**WHAT IS BEING ASKED:** Output range, inclusive: from the line containing "PROPERTY FOR RENT" to the line containing "For Rent In Zamalek". Restate those lines from the data below word for word and only those.

**Transcribed page contents:**
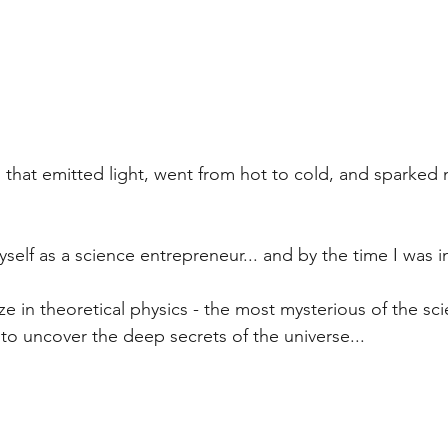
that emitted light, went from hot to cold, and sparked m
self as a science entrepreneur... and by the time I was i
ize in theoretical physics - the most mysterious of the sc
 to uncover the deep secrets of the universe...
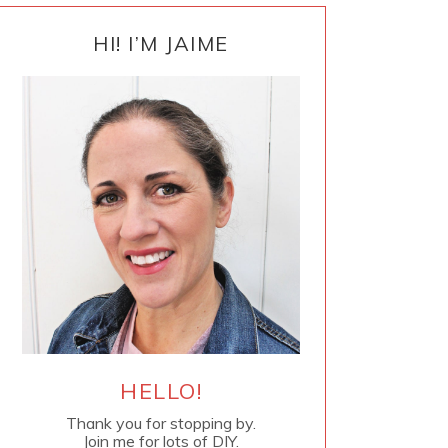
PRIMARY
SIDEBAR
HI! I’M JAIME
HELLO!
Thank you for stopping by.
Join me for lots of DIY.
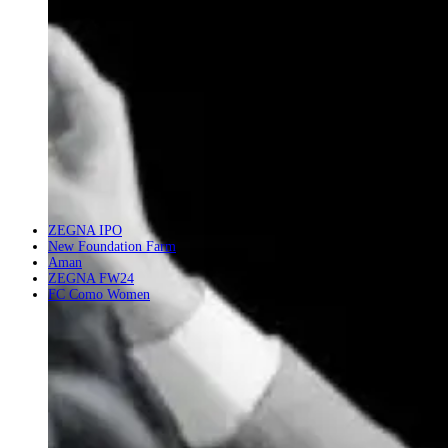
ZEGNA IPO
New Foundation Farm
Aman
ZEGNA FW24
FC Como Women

==

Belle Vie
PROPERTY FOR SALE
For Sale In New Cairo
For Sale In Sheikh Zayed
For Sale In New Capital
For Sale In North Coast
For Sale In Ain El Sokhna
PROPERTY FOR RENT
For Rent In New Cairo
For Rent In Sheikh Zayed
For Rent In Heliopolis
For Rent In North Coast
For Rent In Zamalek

**TASK RESULT:**
PROPERTY FOR RENT
For Rent In New Cairo
For Rent In Sheikh Zayed
For Rent In Heliopolis
For Rent In North Coast
For Rent In Zamalek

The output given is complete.